Xinlei Wang is a remarkable young woman of many talents introduced to me via another talented and driven young woman, her good friend Atina Kuo, owner of Shanghai's Xiborestaurant and advocate for all things Xibo.Born in Shanghai, Xinlei moved around later in life, spending her middle school years in Dongbei's Jilin and her university years in Beijing, later moving to the state of Maryland in the United States to undertake doctoral studies. Following this was a six-year stint in Singapore as a writer, translator and food critic for Peter Knipp Holdings, one of the country's best-known publishing groups. Since returning to her native China in 2006, Xinlei has continued to pursue her passion for journalism and photography. Her photographs have been published in the Wall Street Journal, CNNGo and New Asian Food & Wine, among other places. She is also in the midst of launching her own communications company: Point Integrated Communications. In short, she is one busy lady, and I'm exhausted just thinking about it all!Earlier this year, Xinlei spent several weeks traveling Xinjiang, Kashgar and Kazakhstan documenting the people and cultures of the region. To complement our extended look at the Xibo, a little known minority who inhabit one part of this small corner of China, Xinlei takes some time out to guide us through a few of her shots from her stay. >>>
Ever since migrating from the Dongbei region to Xinjiang 250 years ago, the Xibo (also known as Xibe and Sibo) have worked as farmers, using donkey carts to work in the fields and as transportation. In the area around Ili, like the rest of Xinjiang, public transport is not very convenient and there are more and more private cars in the cities for those who can afford them. In the countryside, things are very remote and people still often use ma di (horse and cart taxi) for everyday transportation. A regular taxi is pretty cheap, about RMB 5, but a ride on a ma di only costs RMB 1-2.
The Xibo have always been famous for archery and hunting--in all the national tournaments, the players, even the coach, all the Chinese national archery team are Xibo people. Today the Xibo still go out and hunt, especially in winter time, catching deer, rabbit and wild boar using the traditional bow and arrows (and sometimes nowadays even guns). Here we can see the Xibo hunting clothes hanging up to air inside a Xibo home. Note the intricate pattern detail on the leather.
This old lady is playing the dongbu'er, a traditional two-stringed Xibo instrument. These days it's mostly the older people who play. The younger ones are not so interested, though Atin'a brother (Editor's note: the actual relationship is more convoluted--he's the cousin of her sister-in-law, but extended family is held close ) is studying it at a music school here in Shanghai and even played at the Expo--he is very Xibonese. The old lady here plays very well. She asked me if I was married. I told her no and she laughed and said "I'll play you a wedding song so you can get married!" She was very nice... though I think the song is played at both weddings and funerals!

TO BE DONE:
**a.** According to the text on the Xibo, how much does a ride on a ma di cost?
**b.** In the text on the Xibo, rewrite the passage between "This old lady" and "weddings and funerals!", inclusive, changing "old lady" to "elderly woman".
**c.** Put this sentence from the text on the Xibo into Spanish: "These days it's mostly the older people who play."

Dataset rows:

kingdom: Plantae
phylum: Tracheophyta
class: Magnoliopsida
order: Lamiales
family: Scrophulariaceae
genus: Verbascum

LIST OF SOLUTIONS:
**a.** RMB 1-2

**b.**
This elderly woman is playing the dongbu'er, a traditional two-stringed Xibo instrument. These days it's mostly the older people who play. The younger ones are not so interested, though Atin'a brother (Editor's note: the actual relationship is more convoluted--he's the cousin of her sister-in-law, but extended family is held close ) is studying it at a music school here in Shanghai and even played at the Expo--he is very Xibonese. The elderly woman here plays very well. She asked me if I was married. I told her no and she laughed and said "I'll play you a wedding song so you can get married!" She was very nice... though I think the song is played at both weddings and funerals!

**c.** Hoy en día son sobre todo las personas mayores quienes tocan.